Un ancien réserviste qui a pris d’assaut Rideau Hall à la recherche de Trudeau a obtenu une semi-liberté

L’ancien réserviste des Forces canadiennes qui a pris d’assaut les terrains de Rideau Hall — la résidence officielle du gouverneur général — dans le but d’affronter le premier ministre Justin Trudeau s’est vu accorder la semi-liberté la semaine dernière.

En mars de l’année dernière, Corey Hurren a été condamné à six ans de prison – moins un an purgé – après avoir écrasé son camion à travers les portes de Rideau Hall en juillet 2020.

Selon des documents judiciaires, Hurren a été indigné par les restrictions du gouvernement fédéral liées au COVID-19 et son interdiction des armes à feu de type assaut et tentait d’arrêter Trudeau, qui vit à Rideau Cottage sur le terrain de Rideau Hall.

Le résident du Manitoba a plaidé coupable à sept chefs d’accusation liés aux armes, dont la possession d’armes à feu dans « un dessein dangereux pour la paix publique ». Il a également plaidé coupable à une accusation de méfait pour avoir causé délibérément 100 000 $ de dommages à la porte de Rideau Hall le 2 juillet.

La porte endommagée menant au terrain de Rideau Hall le 2 juillet 2020. (Francis Ferland/CBC)

Global News a d’abord rapporté que Hurren avait obtenu une libération conditionnelle.

La commission des libérations conditionnelles a refusé à Hurren la libération conditionnelle totale mais lui a accordé six mois de semi-liberté, ce qui lui permettrait d’être libéré plus tôt mais l’obligerait à se présenter tous les soirs dans une résidence communautaire ou une maison de transition.

Il est également tenu d’assister à des consultations psychologiques et de prendre les médicaments prescrits.

Le conseil a écrit que Hurren “ne présentera pas de risque indu pour la société s’il était libéré en semi-liberté”.

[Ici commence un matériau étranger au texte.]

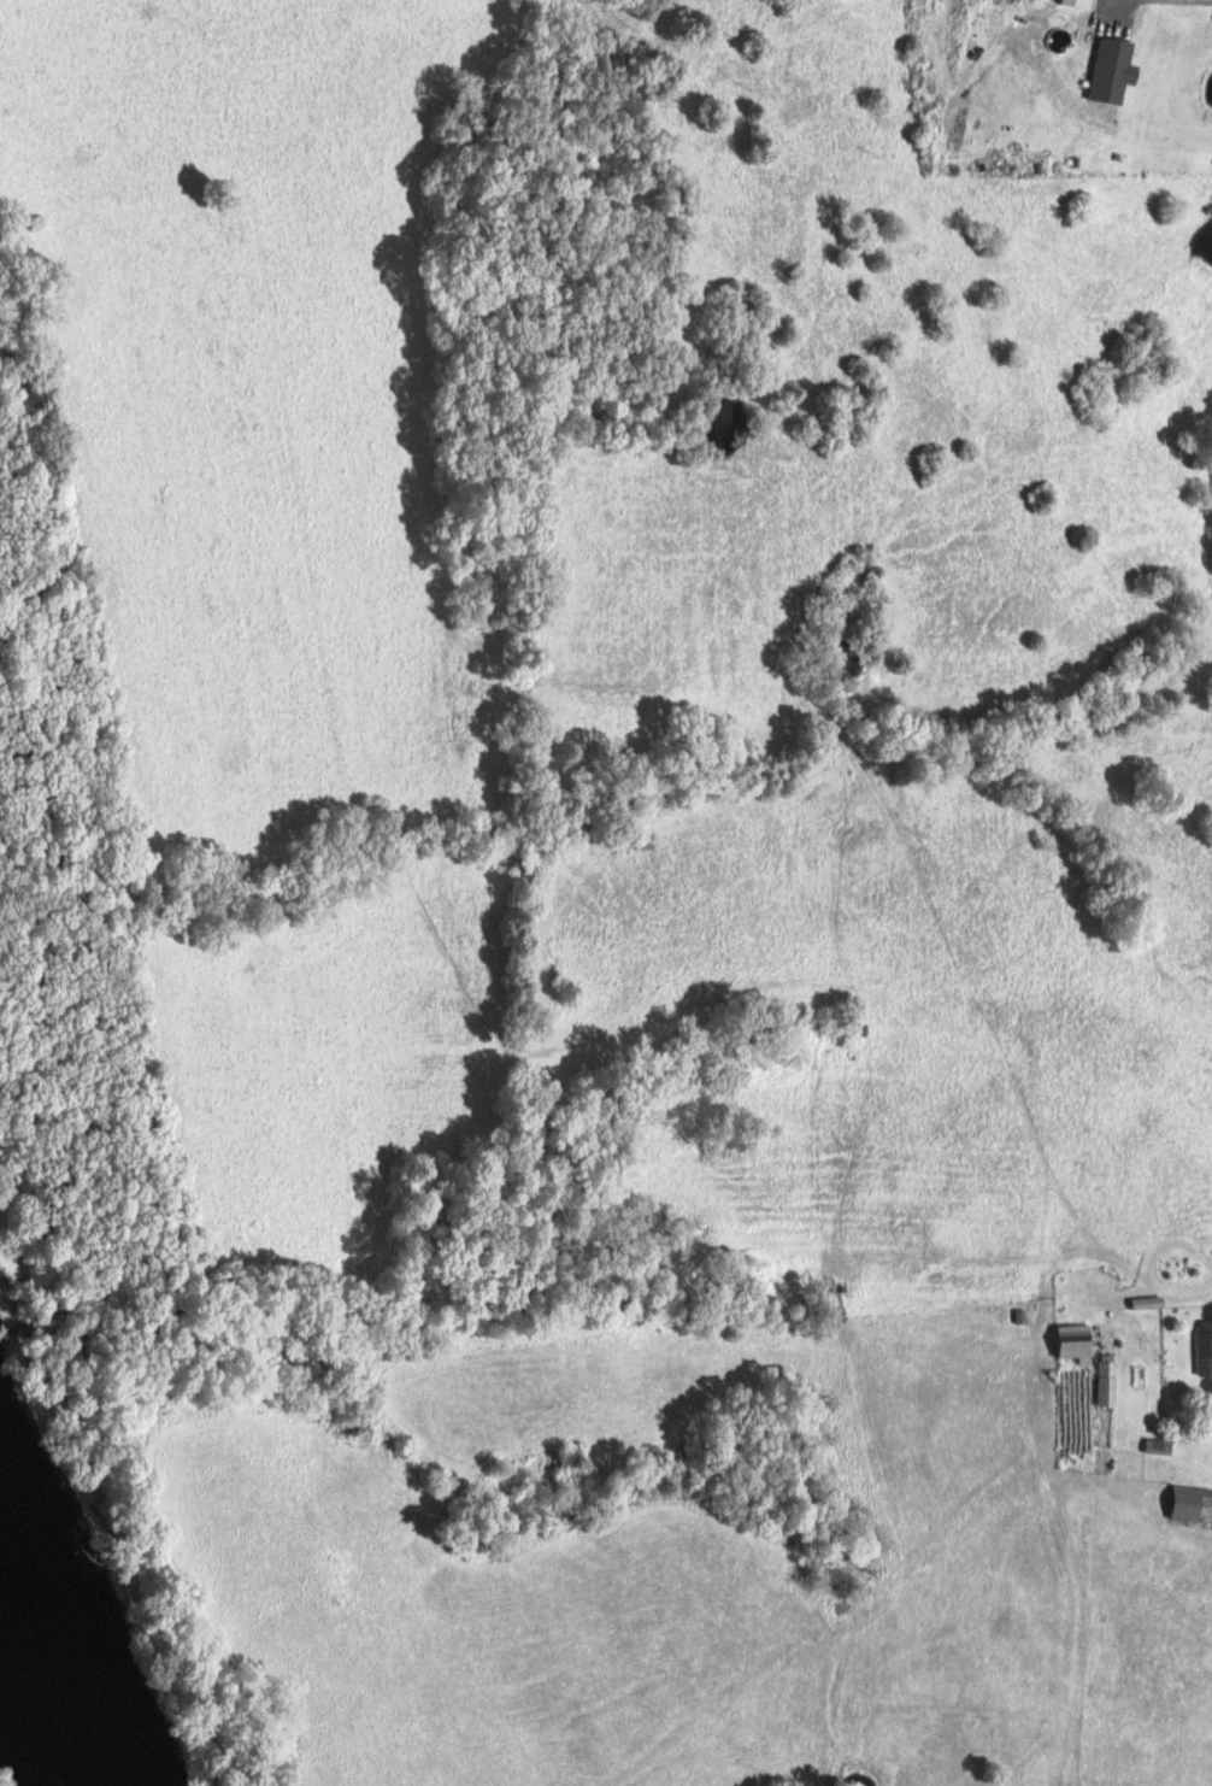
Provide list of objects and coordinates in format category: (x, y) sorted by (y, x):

L’origine autochtone de Hurren – il s’identifie comme Métis – a été prise en compte dans la décision du conseil.

“Les effets intergénérationnels et d’autres facteurs systémiques ont affecté les peuples autochtones et peuvent être liés à [Hurren’s] comportements criminels spécifiques », indique le rapport de libération conditionnelle.

Lors de son audience de plaidoyer, le tribunal a entendu comment Hurren, qui avait perdu son entreprise pendant la pandémie et n’avait pas droit à l’allocation d’urgence en cas de pandémie, s’est senti “trahi par son gouvernement” et en colère.

Hurren a déclaré qu’il avait conduit du Manitoba à Ottawa parce qu’il voulait faire une déclaration au premier ministre en se présentant à l’un de ses points de presse quotidiens. Il a dit qu’il espérait que ses actions seraient un « signal d’alarme » et un « tournant ».

Selon l’exposé conjoint des faits, Hurren a déclaré qu’il voulait “montrer au premier ministre Justin Trudeau à quel point tout le monde était en colère contre l’interdiction des armes à feu et les restrictions liées au COVID-19”.

Hurren a également déclaré que “Trudeau est un communiste au-dessus des lois et corrompu”. L’exposé conjoint des faits indique que Hurren n’a fait aucun commentaire sur le fait de vouloir tuer Trudeau.

Hurren est interdit à vie aux termes de sa peine de posséder des armes à feu, des munitions ou des substances explosives.